** Opening Task data block **

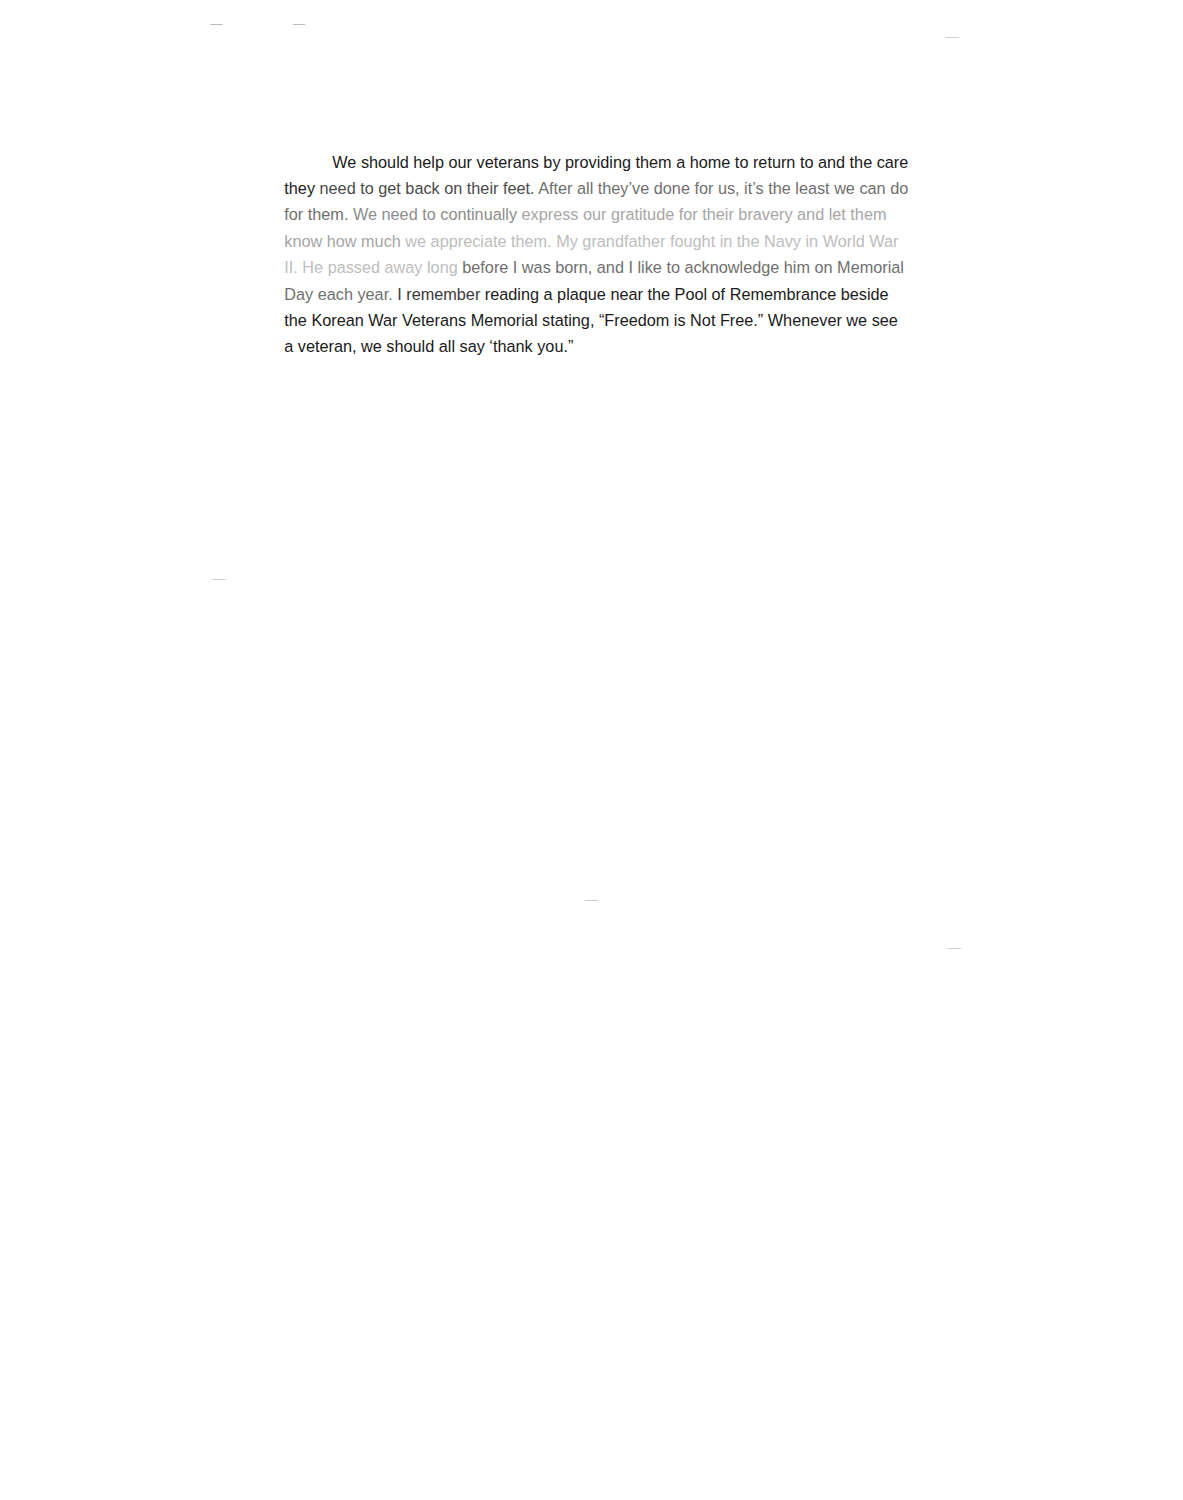— —
—
—
—
—
We should help our veterans by providing them a home to return to and the care they need to get back on their feet. After all they’ve done for us, it’s the least we can do for them. We need to continually express our gratitude for their bravery and let them know how much we appreciate them. My grandfather fought in the Navy in World War II. He passed away long before I was born, and I like to acknowledge him on Memorial Day each year. I remember reading a plaque near the Pool of Remembrance beside the Korean War Veterans Memorial stating, “Freedom is Not Free.” Whenever we see a veteran, we should all say ‘thank you.”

** Closing Task data block **

A verbatim copy of the listing, with all pictures removed, is required.

— —
—
—
—
—
We should help our veterans by providing them a home to return to and the care they need to get back on their feet. After all they’ve done for us, it’s the least we can do for them. We need to continually express our gratitude for their bravery and let them know how much we appreciate them. My grandfather fought in the Navy in World War II. He passed away long before I was born, and I like to acknowledge him on Memorial Day each year. I remember reading a plaque near the Pool of Remembrance beside the Korean War Veterans Memorial stating, “Freedom is Not Free.” Whenever we see a veteran, we should all say ‘thank you.”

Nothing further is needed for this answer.